This time, it’s war.

Aliens Movie Poster

It is possible, however unlikely, that I could shuffle a deck of cards, lay them face down on a table and, in dealing to you the top five, deliver a royal flush. If I dealt to 649,740 people, the odds are good that at least one of them would get poker’s strongest hand, but to the one who actually got it, it would seem almost miraculous, more than he deserved. The cinematic equivalent of a royal flush is what the Alien trilogy received as first a young Ridley Scott, then a young James Cameron, and finally a young David Fincher were chosen to direct its films (some are occasionally moved to insist that there were four Alien movies. I must ask the good reader to accept my assurance that there was no fourth film; any lingering memories of such a thing are probably due to a bad dream).

By all rights, Aliens should have been unremarkable. Following a classic with a classic is next to impossible.

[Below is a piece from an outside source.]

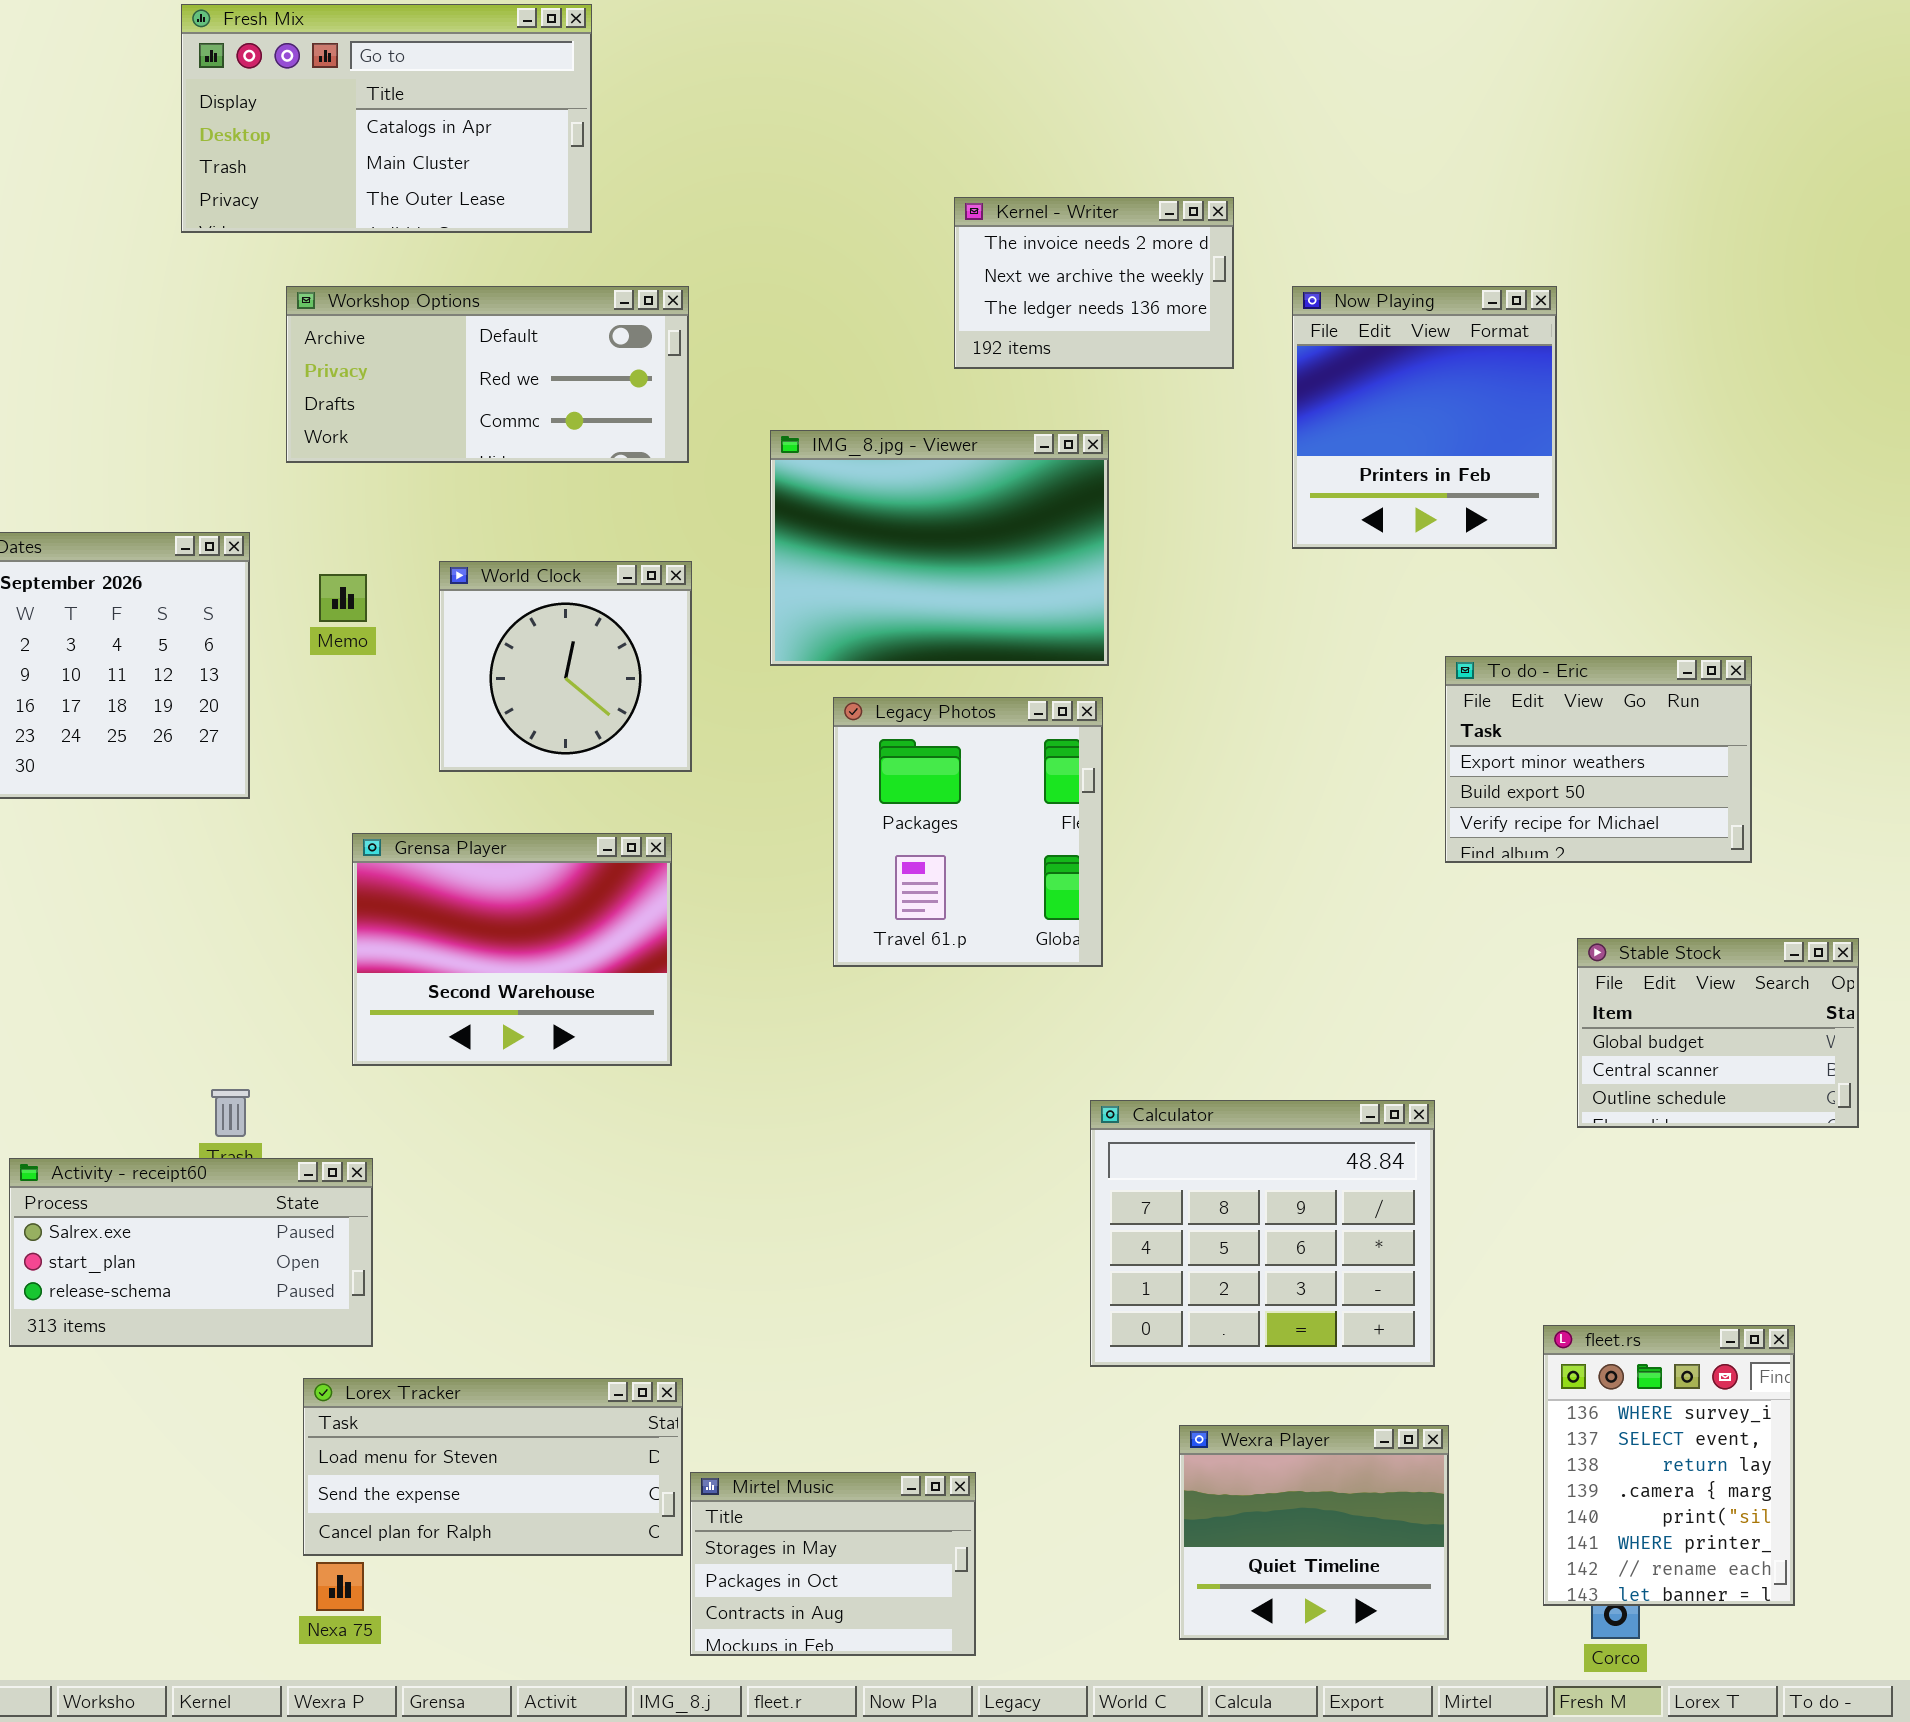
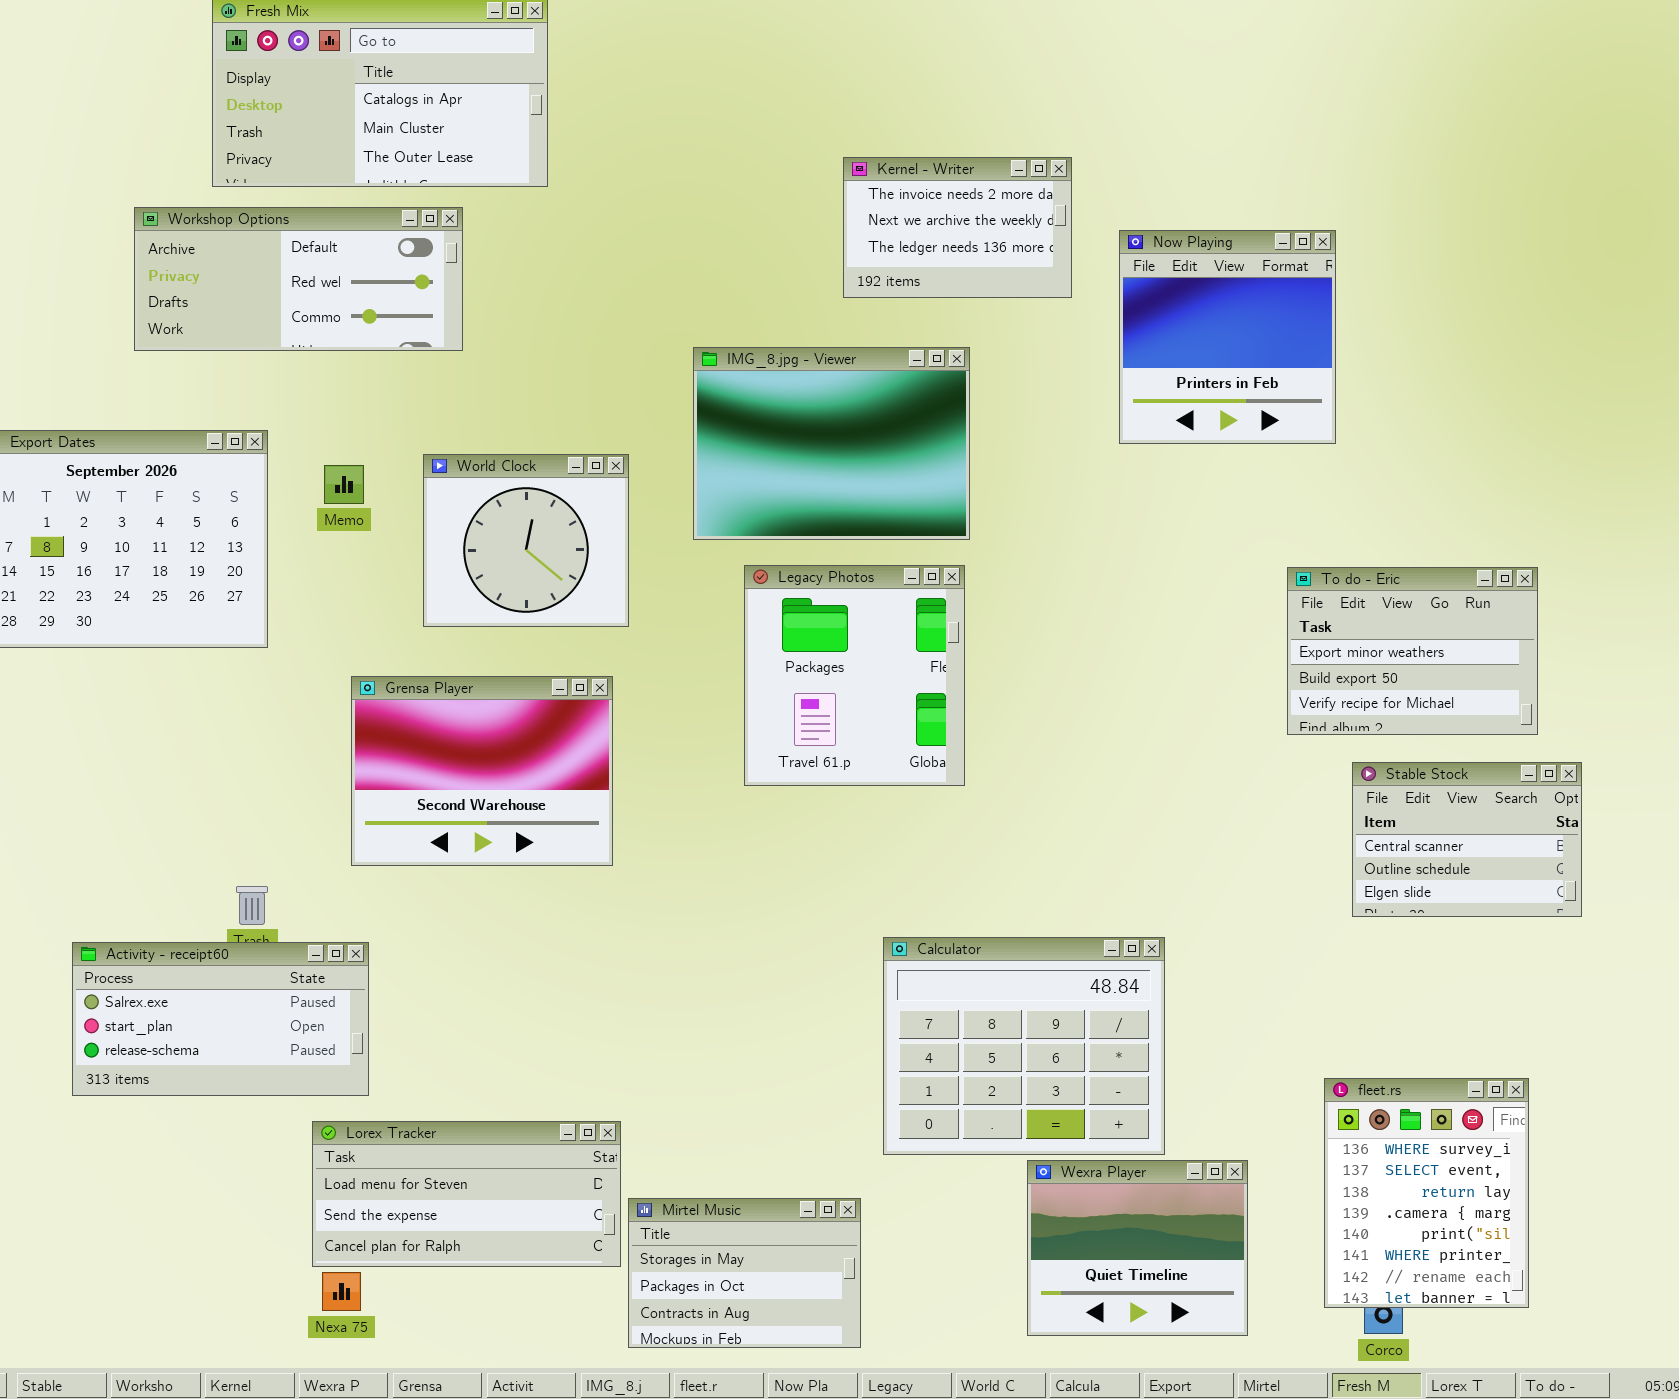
Workshop Options: [286,286,689,463] -> [134,207,463,351], moved
To do - Eric: [1445,656,1752,863] -> [1287,567,1538,735], moved
Stable Stock: [1577,938,1859,1128] -> [1352,762,1582,917], scrolled down 1 row
Calculator: [1090,1100,1435,1367] -> [883,937,1165,1155], moved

Francis Ford Coppola did it, but he followed his own work and brought his same style and vision back to the tale. Aliens would be directed by a Canadian — a near-American! — who was going off a British film that had revolutionized a genre. Although the first installment left unanswered questions, it was not fashioned in such a way that a sequel naturally sprang from its story. For more on what such a situation is likely to produce, the reader may watch the sequels to Psycho and Jaws. If he wishes to explore the top end of the Bell Curve of this particular demographic, he should check out 2010 (The Empire Strikes Back might conceivably be added, but Lucas was still intimately involved with that project and, at any rate, in this reviewer’s humble yet obdurate opinion, Episode V is decidedly inferior to Episode IV).